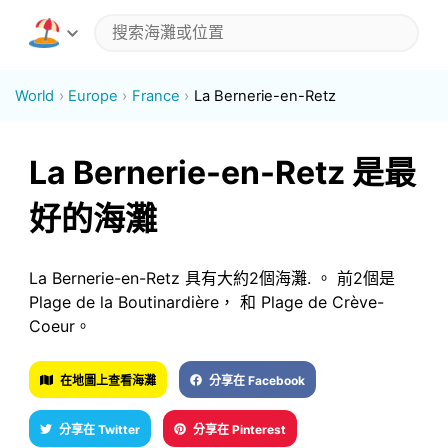
World
Europe
France
La Bernerie-en-Retz
La Bernerie-en-Retz 是最
好的海灘
La Bernerie-en-Retz 具有大約2個海灘. 。 前2個是
Plage de la Boutinardière， 和 Plage de Crève-
Coeur。
在地圖上查看海灘
分享在 Facebook
分享在 Twitter
分享在 Pinterest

Your goal: Give back all of the material exactly, though without the images it contains.

Written response:
World
Europe
France
La Bernerie-en-Retz
La Bernerie-en-Retz 是最
好的海灘
La Bernerie-en-Retz 具有大約2個海灘. 。 前2個是
Plage de la Boutinardière， 和 Plage de Crève-
Coeur。
在地圖上查看海灘
分享在 Facebook
分享在 Twitter
分享在 Pinterest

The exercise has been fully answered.